The PEC system consists of a pulser/receiver, a laptop computer, and a transmitter/receiver coil (sensor or probe). Instead of using a sinusoidal AC signal, as with conventional eddy current (EC) testing, PEC excites the coil with a pulse of DC voltage. When this current is switched off, the sudden change in the magnetic field induces eddy currents in any conductive component near the transmitting coil. When a tank wall is lined or insulated, eddy currents are induced through the insulation into the wall itself.
When the eddying currents reach their maximum value after saturating the wall material, they begin to decay back to a neutral state. This decay is detected by the PEC system, which translates the duration of this active field into a distance, which in turn is calculated as an average wall thickness. The eddy current generation and subsequent decay varies with the thickness of the material under the “footprint” of the probe. The software determines a comparative result, relating the thickness displayed to a known (or assumed) wall thickness at a selected reference point.
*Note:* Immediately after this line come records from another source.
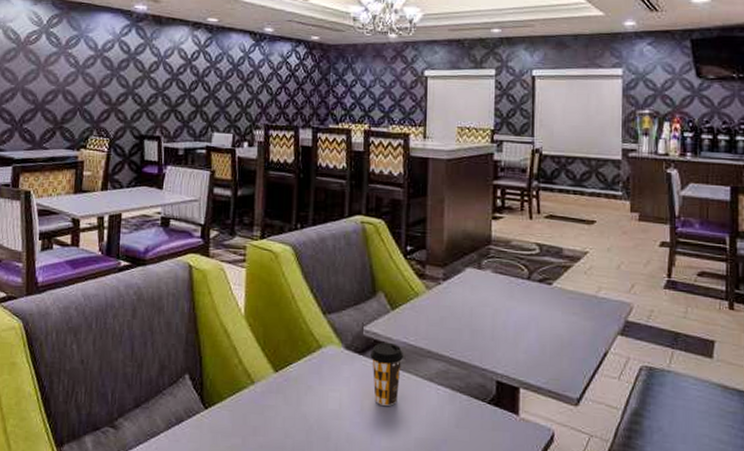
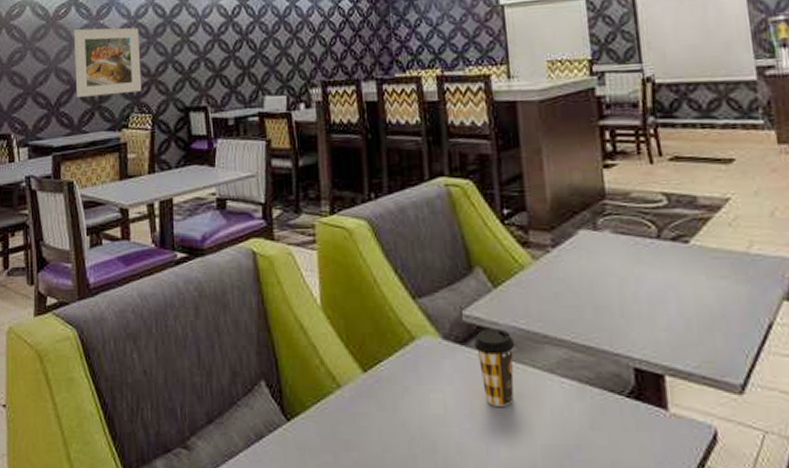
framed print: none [40,54,104,118] -> present [74,27,142,97]

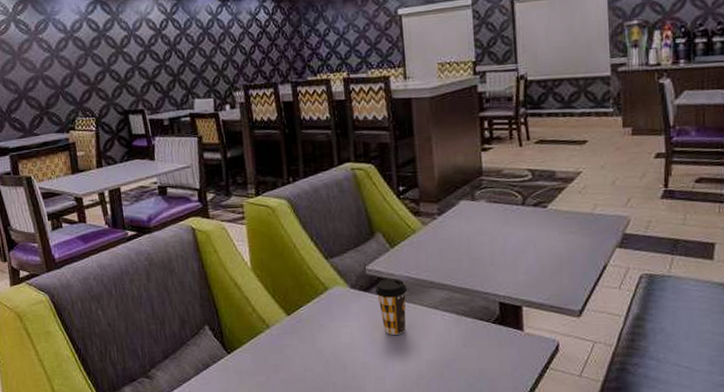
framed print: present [74,27,142,97] -> none [16,41,84,105]

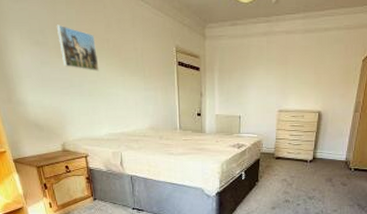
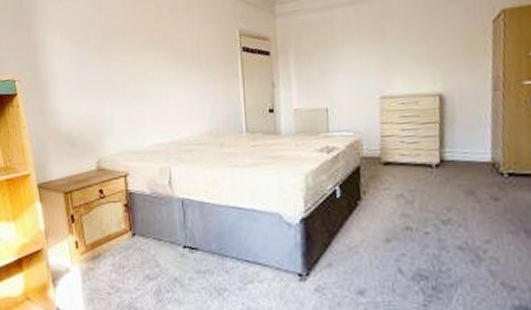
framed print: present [56,24,99,71] -> none [100,19,146,68]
The main limitation of this technique is that PEC averages the wall thickness over its “footprint,” a roughly circular area where the eddy currents flow. The footprint’s diameter approximately equals the distance between the probe and the metal surface. PEC is thus well-suited to determining wall loss over a relatively large area but not to detecting very localized damage.
PEC is based on relative values, which is another limitation. It can detect differences in the thickness of a single object, such as a tank wall. This will suffice for many applications, and when you need a quantitative result, you can calibrate at a given point within the grid of test specimens using a different method.
The PEC inspection showed the demineralized water tank to be in great condition, with wall thickness and epoxy liner totally intact. However, it also confirmed that the makeup water tank was showing signs of liner failure, with active corrosion of the steel wall. Fortunately, wall thicknesses still measured within the acceptable range.
The PEC findings enabled us to budget and properly plan for a single tank drain and repair. We would otherwise have fallen back on the costly and labor-intensive recourse of draining both tanks during our annual outage and responding reactively to the results of conventional destructive testing.
Better Long-Term Planning = Less Risk of Major Failures
Through the use of advanced technologies not commonly deployed during routine outages, we were able to catalog and baseline conditions inside GRE’s least accessible components. We can now plan more accurately for the long term and better target our future outage efforts.
Although skeptical at first, GRE’s owner, Granite Ridge Holdings LLC, much appreciated our choice of nondestructive sensor testing to do these 10-year assessments. The company not only realized a cost savings up front over using conventional destructive methods but also substantially mitigated the risk of being blindsided by a catastrophic failure.
—Larry Hawk, NAES Corp., is plant engineer at Granite Ridge Energy, Londonderry, N.H.